INPUT DATA
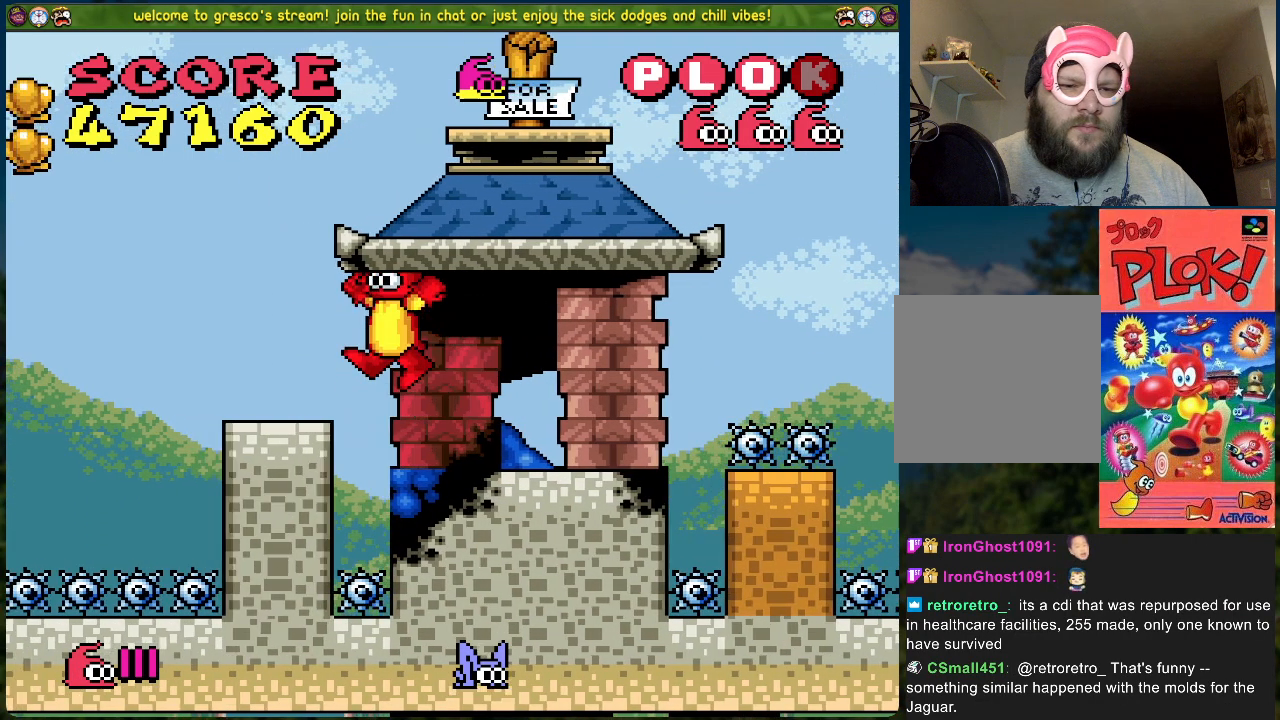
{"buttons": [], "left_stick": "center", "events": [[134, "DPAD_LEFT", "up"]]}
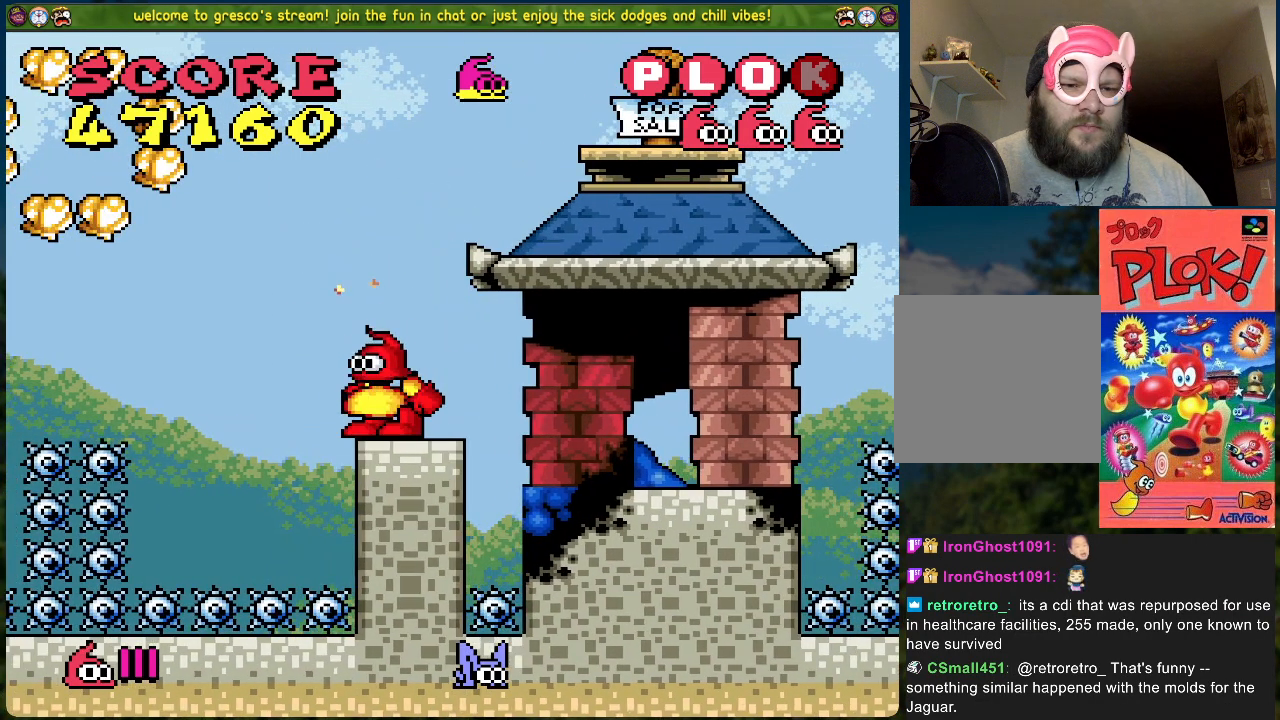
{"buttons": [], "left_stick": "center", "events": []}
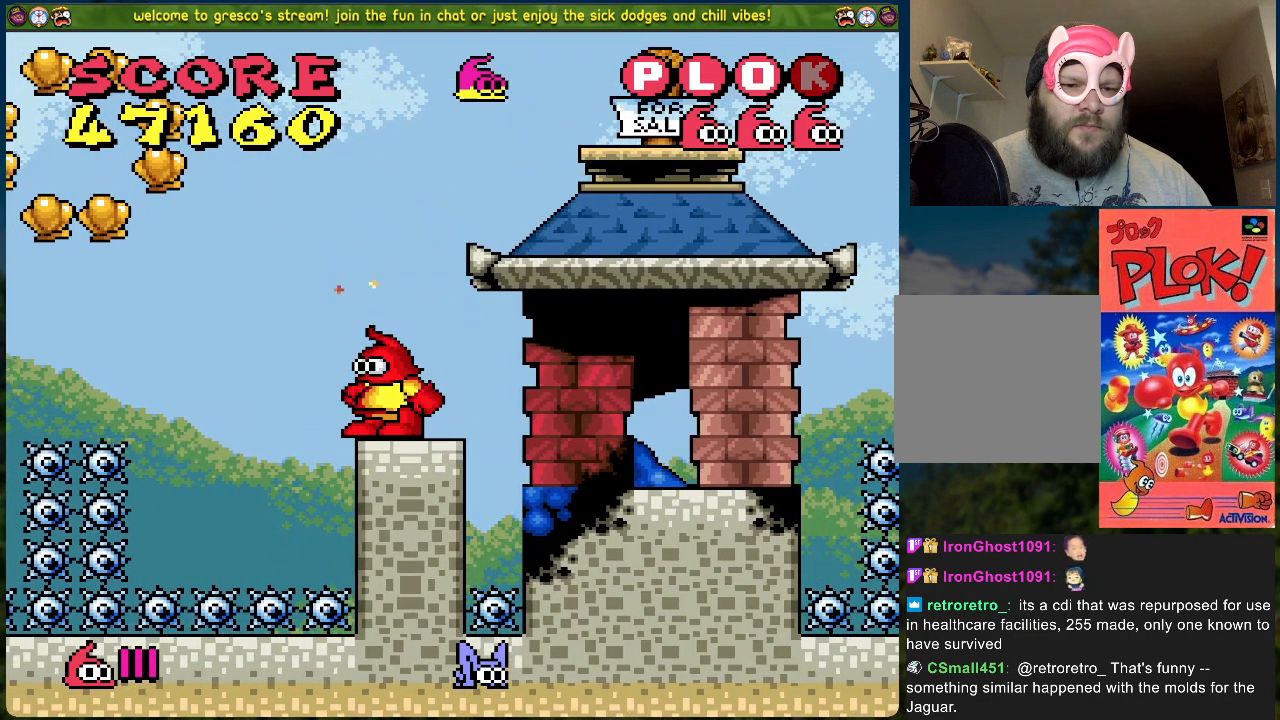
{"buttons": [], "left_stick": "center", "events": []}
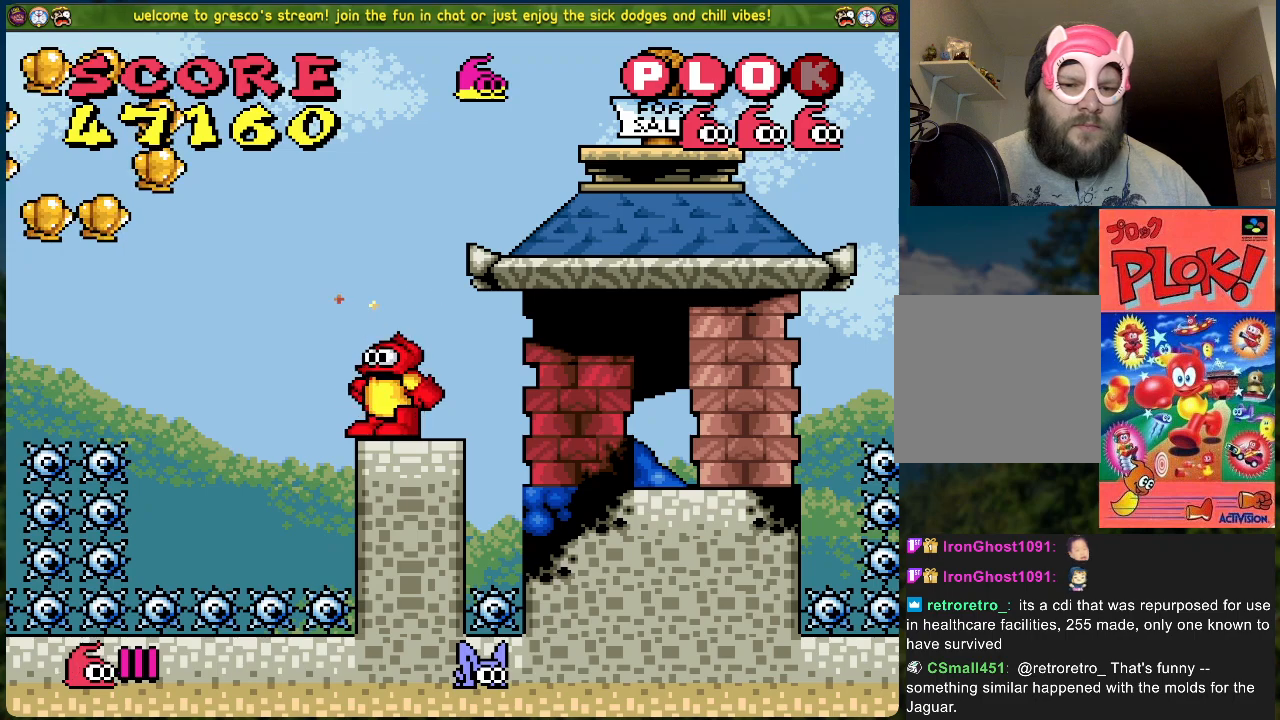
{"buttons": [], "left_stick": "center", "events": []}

WORK INSTRUCTIONS
Copy out the material above in full and exactly; its pictures are not to appear.

REPLY
{"buttons": [], "left_stick": "center", "events": [[134, "DPAD_LEFT", "up"]]}
{"buttons": [], "left_stick": "center", "events": []}
{"buttons": [], "left_stick": "center", "events": []}
{"buttons": [], "left_stick": "center", "events": []}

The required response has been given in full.